Kinetics of anti-BCMA, anti-SLAMF7 and Dual CARtein-TPR cell activation upon co-culture with k562 cells expressing BCMA, SLAMF7 or both. (A) Flow cytometry comparison of NFAT and NFκB reporters and CD69 MFI for CARtein-TPR cells co-cultured with k562 cells expressing BCMA, SLAMF7 or both surface proteins. Each dot represents an independent experimental triplicate. Statistical comparison between anti-BCMA, anti-SLAMF7 and Dual CARtein-TPR cells is indicated (*p < 0.05, **p < 0.01, ***p < 0.001, ****p < 0.0001). NFAT (B), NFκB (C) and CD69 (D) activation kinetics for anti-BCMA, anti-SLAMF7 and Dual CARtein-TPR cells upon co-culture with either, untransduced (UTD) or CARtein transduced k562 cells. Statistical analysis of Dual CARtein cells is shown for each time condition (*p < 0.05, **p < 0.01, ***p < 0.001, ****p < 0.0001). Data are average ± SEM of three different experimental replicates.

Figure 8

T cell activation signaling assay in CARtein Jurkat-TPR cells co-cultured with MM.1s cells. (A) SLAMF7 and BCMA expression in MM.1s cells. Schematic illustration of anti-BCMA or anti-SLAMF7 CARtein (B) or Dual CARtein (C) cells co-cultured with multiple myeloma target cells. (D) Representative flow cytometry analysis of NFAT and (E) NFκB activity and CD69 upregulation 24h after co-culture in a T:E ratio of 1:1. UTD, untransduced cells. JKT TPR, Jurkat-TPR cells.

Figure 9

Kinetics of anti-BCMA, anti-SLAMF7 and Dual CARtein-TPR cell activation upon MM.1s stimulation. (A) Flow cytometry-based statistical comparison of the mean fluorescence intensity (MFI) of NFAT and NFκB activity reporters and CD69 upregulation after co-culture with MM.1S cells at three different T:E ratios.
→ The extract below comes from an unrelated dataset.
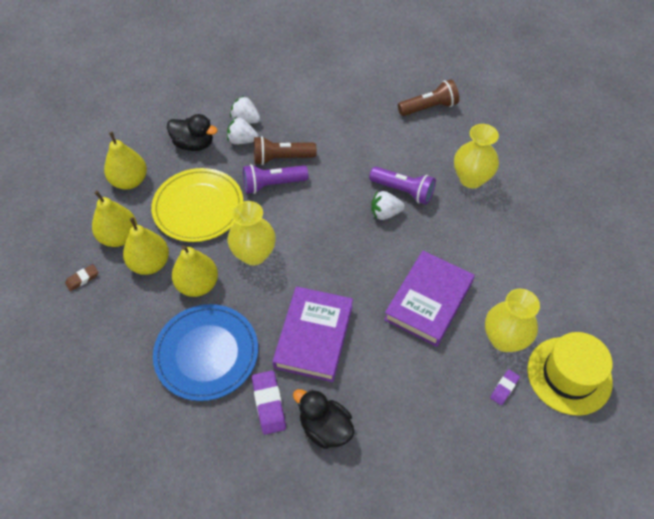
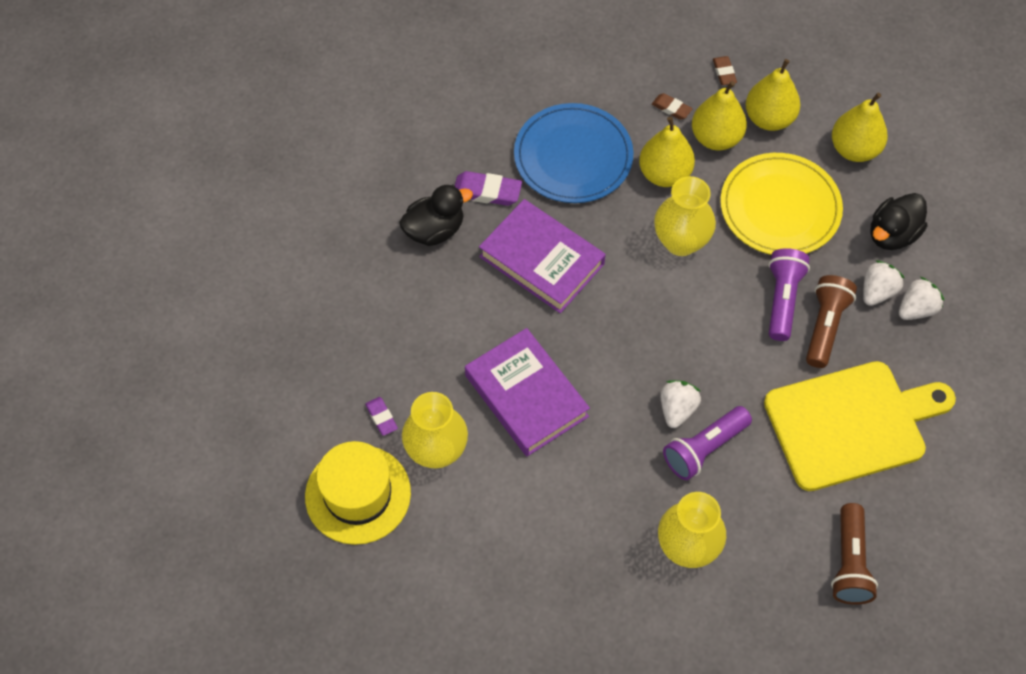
camera: 115 degrees right, 5 degrees up
(131, 302) = (671, 108): none -> brown eraser
(342, 128) = (851, 423): none -> yellow cutting board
Statistical analysis between T:E ratios is shown (*p < 0.05, **p < 0.01, ***p < 0.001, ****p < 0.0001). (B) NFAT, NFκB and CD69 activation kinetics for three T:E ratios of anti-BCMA, (C) anti-SLAMF7 and (D) Dual CARtein cells upon stimulation. Statistical analysis of CARtein cells in 1:1 ratio is indicated for each time condition (*p < 0.05, **p < 0.01, ***p < 0.001, ****p < 0.0001). Data are average ± SEM of three different experimental replicates. UTD, untransduced cells.

Figure 10

Comparison of CARtein-TPR cell activation upon stimulation with MM.1s or K562 cells expressing BCMA and SLAMF7. (A) Flow cytometry-based statistical comparison of the mean fluorescence intensity (MFI) of CD69 activation marker and (B) NFAT and NFκB reporter activity 24h after coculture at a target to effector ratio of 1:1. Statistical analysis between MM.1s and SLAMF7+/BCMA+ coculture is shown (*p < 0.05, **p < 0.01, ***p < 0.001, ****p < 0.0001). Data are ± SEM of three different experimental replicates. UTD, untransduced cells.